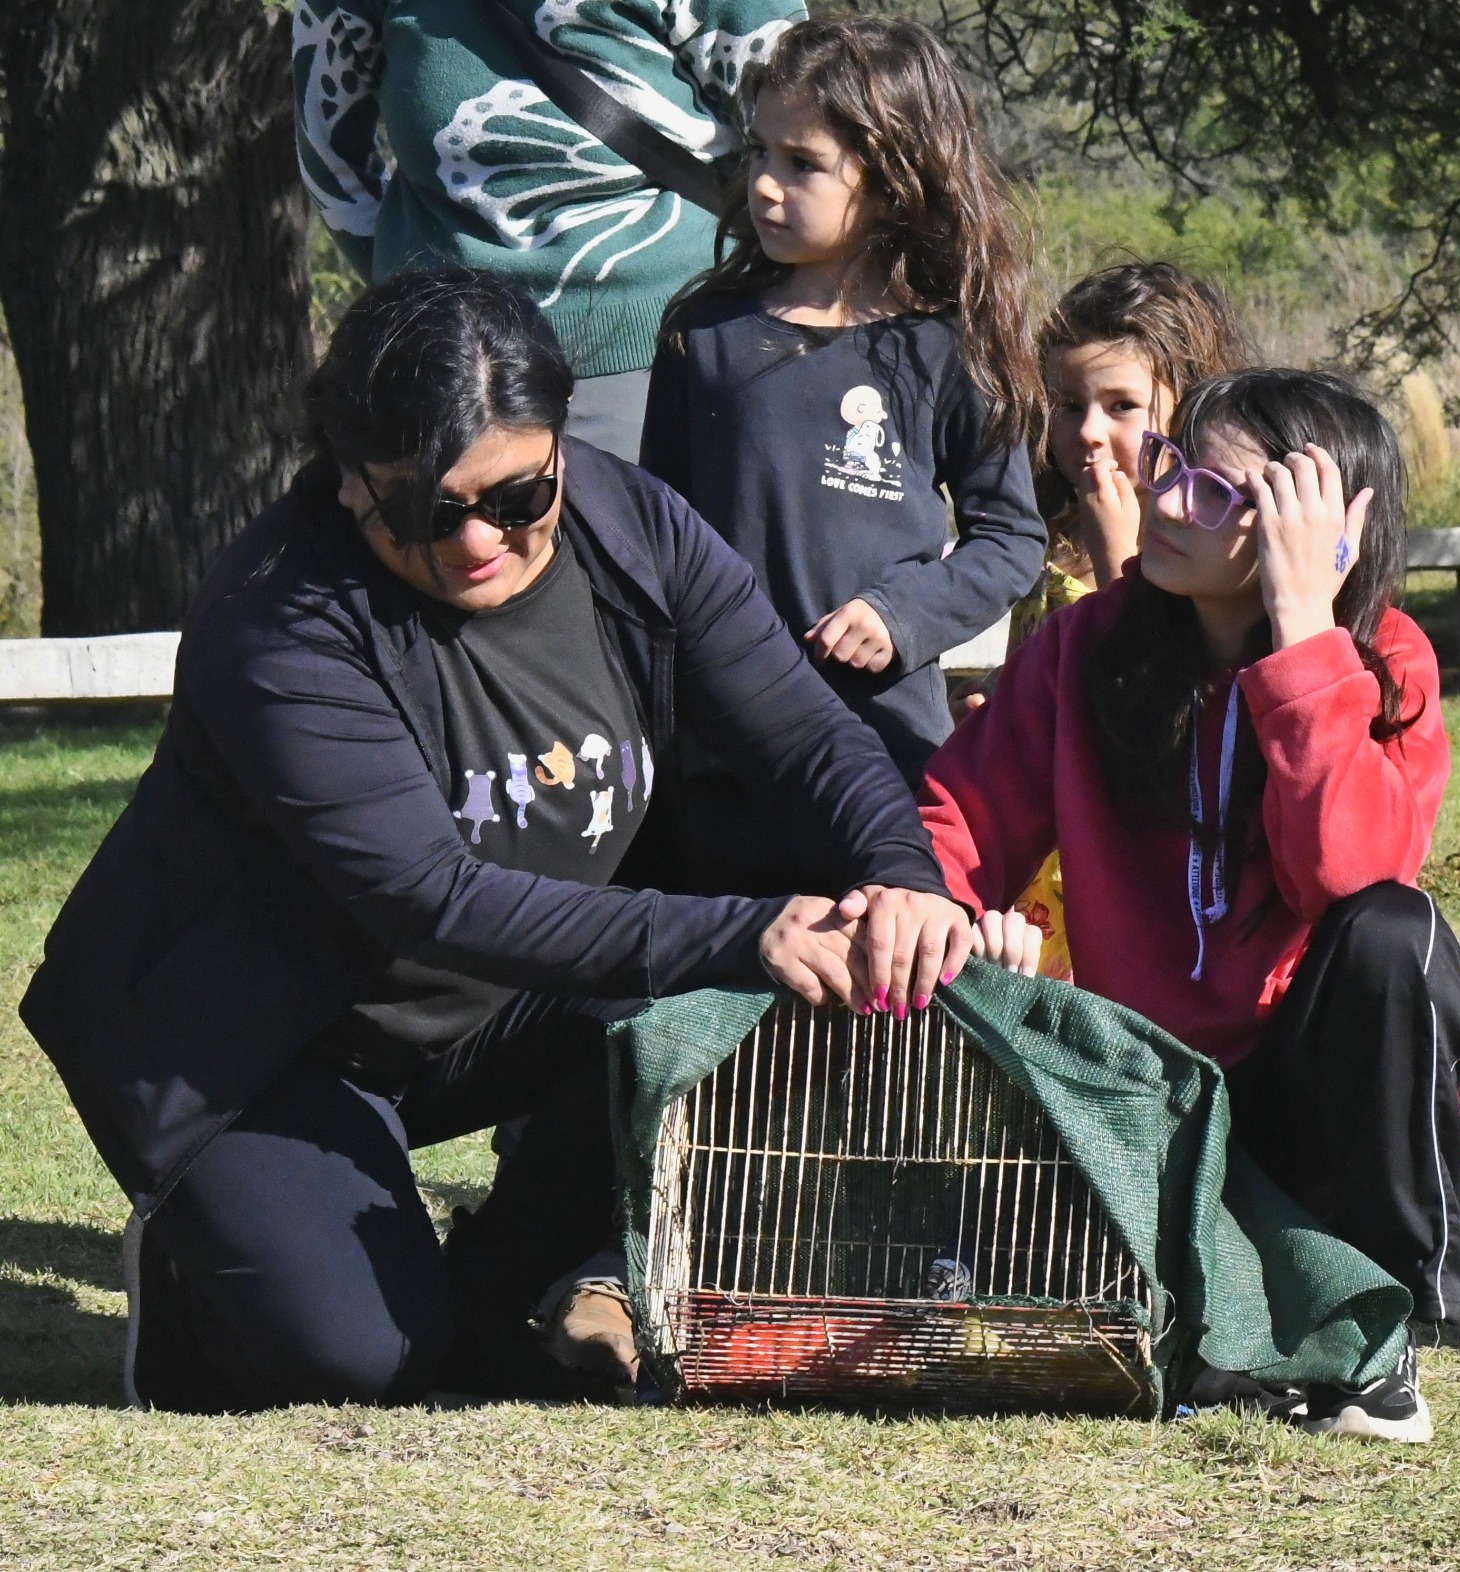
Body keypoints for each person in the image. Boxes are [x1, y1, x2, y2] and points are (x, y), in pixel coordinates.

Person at [18, 268, 973, 1413]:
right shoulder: (280, 623)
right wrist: (749, 932)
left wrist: (901, 878)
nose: (480, 540)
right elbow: (431, 896)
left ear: (561, 442)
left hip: (486, 1008)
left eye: (519, 495)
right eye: (428, 510)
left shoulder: (635, 526)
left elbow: (804, 734)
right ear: (348, 476)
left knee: (770, 974)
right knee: (354, 1359)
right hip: (258, 1043)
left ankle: (493, 1288)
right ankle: (199, 1275)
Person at [926, 368, 1460, 1443]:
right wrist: (938, 910)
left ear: (1316, 530)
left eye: (1219, 493)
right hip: (1148, 1089)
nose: (1168, 500)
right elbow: (958, 818)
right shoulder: (1087, 649)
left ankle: (1381, 1333)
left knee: (1393, 935)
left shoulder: (1387, 661)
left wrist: (1304, 636)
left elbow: (1348, 873)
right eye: (1172, 465)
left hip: (1314, 1097)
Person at [637, 16, 1048, 891]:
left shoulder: (944, 345)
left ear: (893, 182)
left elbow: (1011, 539)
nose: (764, 184)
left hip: (883, 757)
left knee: (878, 969)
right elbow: (652, 535)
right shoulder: (703, 333)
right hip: (719, 761)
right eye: (759, 152)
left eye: (803, 163)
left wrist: (900, 616)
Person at [291, 0, 805, 462]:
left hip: (676, 349)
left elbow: (803, 123)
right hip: (445, 369)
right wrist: (413, 299)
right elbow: (332, 161)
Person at [999, 262, 1256, 980]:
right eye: (1066, 404)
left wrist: (1120, 561)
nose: (1088, 431)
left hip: (1138, 854)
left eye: (1121, 406)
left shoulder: (1207, 552)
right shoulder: (1051, 538)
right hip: (1045, 853)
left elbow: (1160, 688)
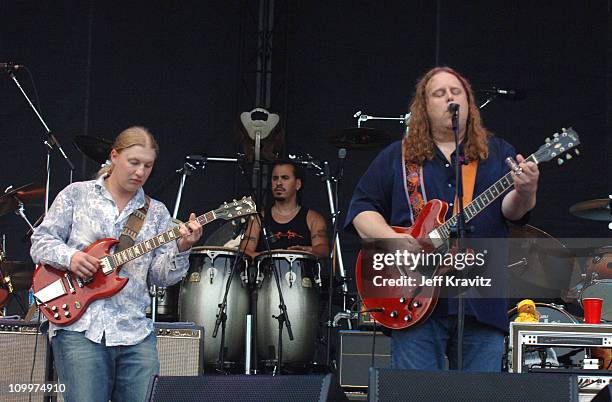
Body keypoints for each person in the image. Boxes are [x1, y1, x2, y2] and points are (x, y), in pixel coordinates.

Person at [345, 66, 539, 372]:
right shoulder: (398, 156)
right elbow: (361, 210)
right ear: (424, 107)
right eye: (439, 93)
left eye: (456, 91)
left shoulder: (498, 153)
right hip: (413, 300)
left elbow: (513, 212)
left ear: (469, 103)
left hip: (481, 301)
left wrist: (526, 190)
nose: (449, 97)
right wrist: (394, 240)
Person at [30, 126, 203, 402]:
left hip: (134, 332)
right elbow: (40, 241)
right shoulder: (77, 195)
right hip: (80, 328)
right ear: (114, 156)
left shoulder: (156, 212)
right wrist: (71, 258)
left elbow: (160, 277)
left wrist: (182, 248)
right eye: (134, 163)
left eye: (147, 165)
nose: (140, 172)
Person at [242, 160, 329, 258]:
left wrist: (308, 250)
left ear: (298, 184)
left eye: (285, 178)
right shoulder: (258, 218)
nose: (278, 182)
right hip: (266, 272)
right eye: (275, 178)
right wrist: (272, 257)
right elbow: (245, 252)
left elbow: (323, 249)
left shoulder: (313, 218)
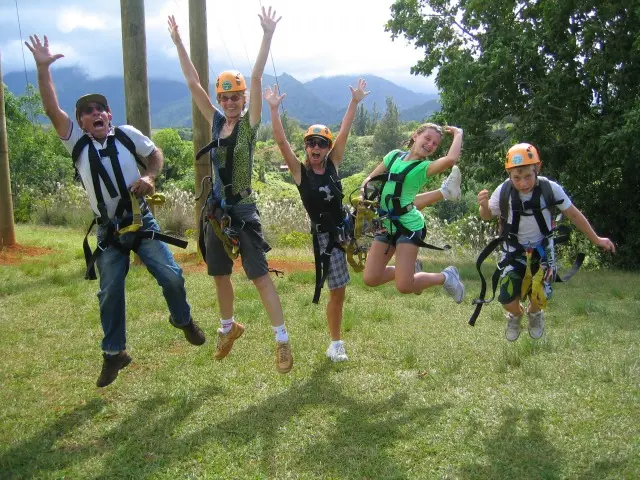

——————————

◆ Action item
Please repeat the records above word for word, and do not include the pictures.

◆ Exercise answer
Body keypoints for each person in the image. Boxes are [x1, y1, x2, y2] and points are (x, y), in pixel coordinates.

Person at [18, 268, 973, 1413]:
right shoulder: (280, 623)
right wrist: (749, 932)
left wrist: (901, 878)
nose: (480, 540)
right elbow: (431, 896)
left ear: (561, 442)
left hip: (486, 1008)
left eye: (519, 495)
right eye: (428, 510)
left shoulder: (635, 526)
left elbow: (804, 734)
right ear: (348, 476)
left knee: (770, 974)
right knee: (354, 1359)
right hip: (258, 1043)
left ankle: (493, 1288)
right ankle: (199, 1275)
Person at [926, 368, 1460, 1443]:
right wrist: (938, 910)
left ear: (1316, 530)
left eye: (1219, 493)
right hip: (1148, 1089)
nose: (1168, 500)
right elbow: (958, 818)
right shoulder: (1087, 649)
left ankle: (1381, 1333)
left knee: (1393, 935)
left shoulder: (1387, 661)
left wrist: (1304, 636)
left elbow: (1348, 873)
right eye: (1172, 465)
left hip: (1314, 1097)
Person at [637, 16, 1048, 891]:
left shoulder: (944, 345)
left ear: (893, 182)
left elbow: (1011, 539)
nose: (764, 184)
left hip: (883, 757)
left knee: (878, 969)
right elbow: (652, 535)
right shoulder: (703, 333)
right hip: (719, 761)
right eye: (759, 152)
left eye: (803, 163)
left wrist: (900, 616)
Person at [291, 0, 805, 462]:
left hip: (676, 349)
left elbow: (803, 123)
right hip: (445, 369)
right wrist: (413, 299)
right elbow: (332, 161)
Person at [999, 262, 1256, 980]:
right eye: (1066, 404)
left wrist: (1120, 561)
nose: (1088, 431)
left hip: (1138, 854)
left eye: (1121, 406)
left shoulder: (1207, 552)
right shoulder: (1051, 538)
right hip: (1045, 853)
left elbow: (1160, 688)
Body keypoints for each person in the image. Boxes are [x1, y1, x2, y2] and points are (x, y), in pixel coordinates.

Person at [345, 66, 539, 372]:
right shoulder: (398, 156)
right elbow: (361, 210)
right ear: (424, 107)
right eye: (439, 93)
left eye: (456, 91)
left shoulder: (498, 153)
right hip: (413, 300)
left elbow: (513, 212)
left ear: (469, 103)
left hip: (481, 301)
left wrist: (526, 190)
nose: (449, 97)
right wrist: (394, 240)
Person at [30, 126, 203, 402]:
left hip: (134, 332)
right elbow: (40, 241)
right shoulder: (77, 195)
right hip: (80, 328)
right ear: (114, 156)
left shoulder: (156, 212)
right wrist: (71, 258)
left elbow: (160, 277)
left wrist: (182, 248)
right eye: (134, 163)
left eye: (147, 165)
nose: (140, 172)
Person at [242, 160, 329, 258]:
left wrist: (308, 250)
left ear: (298, 184)
left eye: (285, 178)
right shoulder: (258, 218)
nose: (278, 182)
right hip: (266, 272)
right eye: (275, 178)
right wrist: (272, 257)
right elbow: (245, 252)
left elbow: (323, 249)
left shoulder: (313, 218)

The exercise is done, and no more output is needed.